__To do__
1 > In the duplicate-removal text, what is the largest length allowed for S?
2 > Please say whether each statement agrees with the duplicate-removal text, giving yes or no and quoting the deciding words: (a) the last solution has a space complexity of O(1); (b) the first solution stores letters in a queue; (c) S may contain uppercase letters.

__Quoted text__
1047. Remove All Adjacent Duplicates In String.cpp

Given a string S of lowercase letters, a duplicate removal consists of 
choosing two adjacent and equal letters, and removing them.

We repeatedly make duplicate removals on S until we no longer can.

Return the final string after all such duplicate removals have been made.  
It is guaranteed the answer is unique.



Example 1:

Input: "abbaca"
Output: "ca"
Explanation:
For example, in "abbaca" we could remove "bb" since the letters are adjacent and equal,
and this is the only possible move.  The result of this move is that the string is "aaca", 
of which only "aa" is possible, so the final string is "ca".


Note:

1 <= S.length <= 20000
S consists only of English lowercase letters.










// TC -> O(n)
// SC -> O(n)

class Solution {
    public:
    string removeDuplicates(string S) {
        stack<char> s;
        int n = S.length();
        s.push(S[0]);
        for (int i = 1; i < n; i++) {
            if (!s.empty() && s.top() == S[i])
                s.pop();
            else
                s.push(S[i]);
        }
        string res = "";

        while (!s.empty()) {
            res = s.top() + res;
            s.pop();
        }
        return res;
    }
};











// TC -> O(n)
// SC -> O(n)

class Solution {
public:
    string removeDuplicates(string s) {
        int n = s.length();
        string tmp = "";
        
        for (int i = 0; i < n; i++) {
            if (tmp.length() == 0) tmp += s[i];
            else if (tmp[tmp.length() - 1] != s[i]) tmp += s[i];
            else tmp.erase(tmp.length() - 1);
        }
        
        return tmp;
    }
};














// TC -> O(n)
// SC -> O(1)

class Solution {
    public:
    string removeDuplicates(string S) {
        int k = 0, n = S.length();
        for (int i = 0; i < n; i++, k++) {
            S[k] = S[i];
            if (k > 0 && S[k - 1] == S[k]) k -= 2;
        }
        return S.substr(0, k);
    }
};

__Data lines__
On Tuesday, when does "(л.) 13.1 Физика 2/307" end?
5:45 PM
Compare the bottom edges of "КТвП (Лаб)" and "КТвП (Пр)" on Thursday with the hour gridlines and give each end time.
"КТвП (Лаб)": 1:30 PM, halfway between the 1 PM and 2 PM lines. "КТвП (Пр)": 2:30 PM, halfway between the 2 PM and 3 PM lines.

__Answers below__
1 > 20000

2 >
(a) Yes: "// SC -> O(1)"
(b) No: "stack<char> s;"
(c) No: "S consists only of English lowercase letters."